Published on 6/24/2026
In a move aimed at curbing the rising prices in local markets, the Ministry of Economy and Trade of the Libyan National Unity Government issued a decision banning the export and re-export, as well as transit trade, of all types of fish and various marine products, for a period of 3 months.
According to a report by Ahmed Khalifa on Al Jazeera, the sudden decision came in response to the record wave of high fish prices that the country is witnessing with the entry of the summer season, which is the season in which demand increases significantly by Libyan consumers, while the supply declines or is directed towards external export to achieve revenues in foreign currency.
Read also
list of 2 itemsend of list
According to sources within the ministry, the primary goal of this step is to pump the entire local production of marine wealth into the Libyan market, which contributes to achieving a balance between supply and demand and reducing prices to be within the reach of the average citizen, ensuring self-sufficiency during the summer months when consumption doubles, and stopping speculation and smuggling of marine goods under the guise of “transit trade.”
The decision received mixed repercussions on the Libyan street and among economic circles, as many citizens expressed their satisfaction with the decision, hoping that it would contribute immediately to reducing the prices of fish such as “warata” and “manani,” which had reached record levels that were not commensurate with average incomes.
On the other hand, some merchants and exporters expressed their reservations about the decision, noting that stopping exports, even if temporary, may cause losses to the marine fishing sector, which depends on foreign markets to cover high operating costs, especially boat maintenance and purchasing fuel.

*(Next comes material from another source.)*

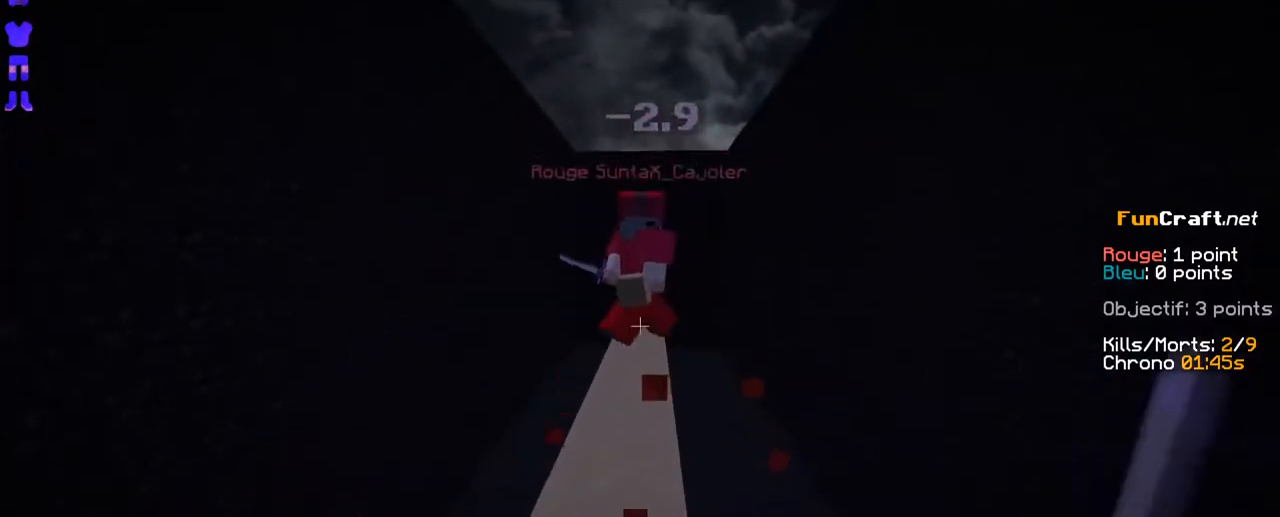
{"keys": ["z"], "mouse": [], "events": [[166, "mouse_left", "down"], [216, "mouse_left", "up"], [266, "mouse_left", "down"], [366, "mouse_left", "up"], [416, "mouse_left", "down"], [466, "mouse_left", "up"]]}
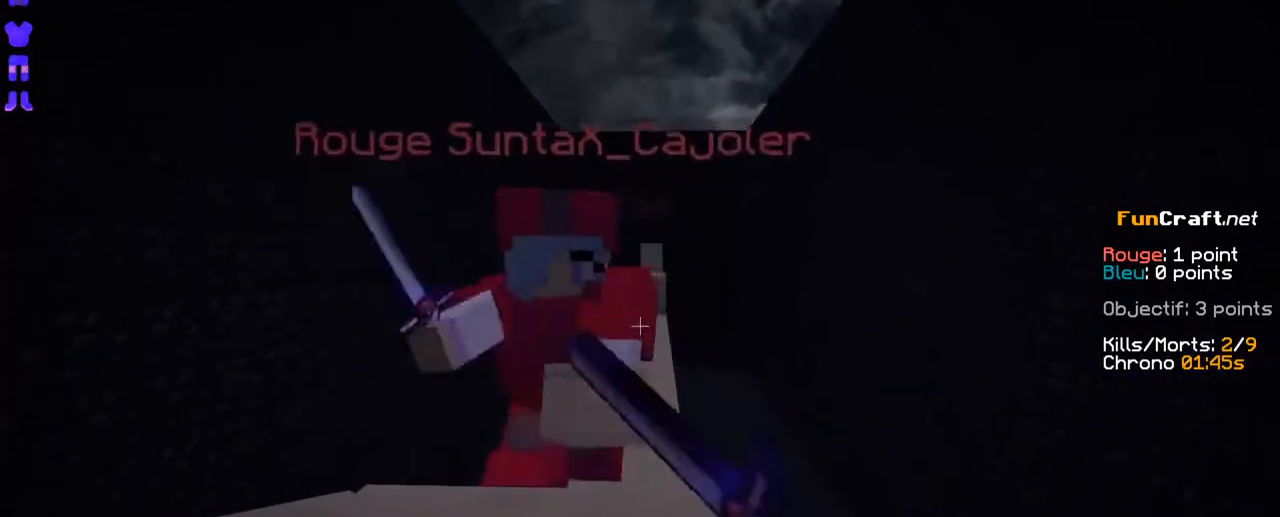
{"keys": ["space", "z"], "mouse": [], "events": [[66, "mouse_left", "down"], [166, "mouse_left", "up"], [366, "mouse_left", "down"], [416, "space", "down"], [466, "mouse_left", "up"]]}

As for the implementation and follow-up mechanism, the Ministry of Economy directed the regulatory regulatory bodies, led by the Customs Authority and the Municipal Guard, to tighten control over land, sea and air ports to ensure strict implementation of the decision throughout the three-month period, while threatening violators with strict legal penalties.
The report concluded that the bet on the success of the government’s decision depends on the extent of the ports’ commitment to implementing this ban, and the ability of the local market to absorb the surplus and reduce prices in the way that the Libyan citizen experiences in his daily livelihood.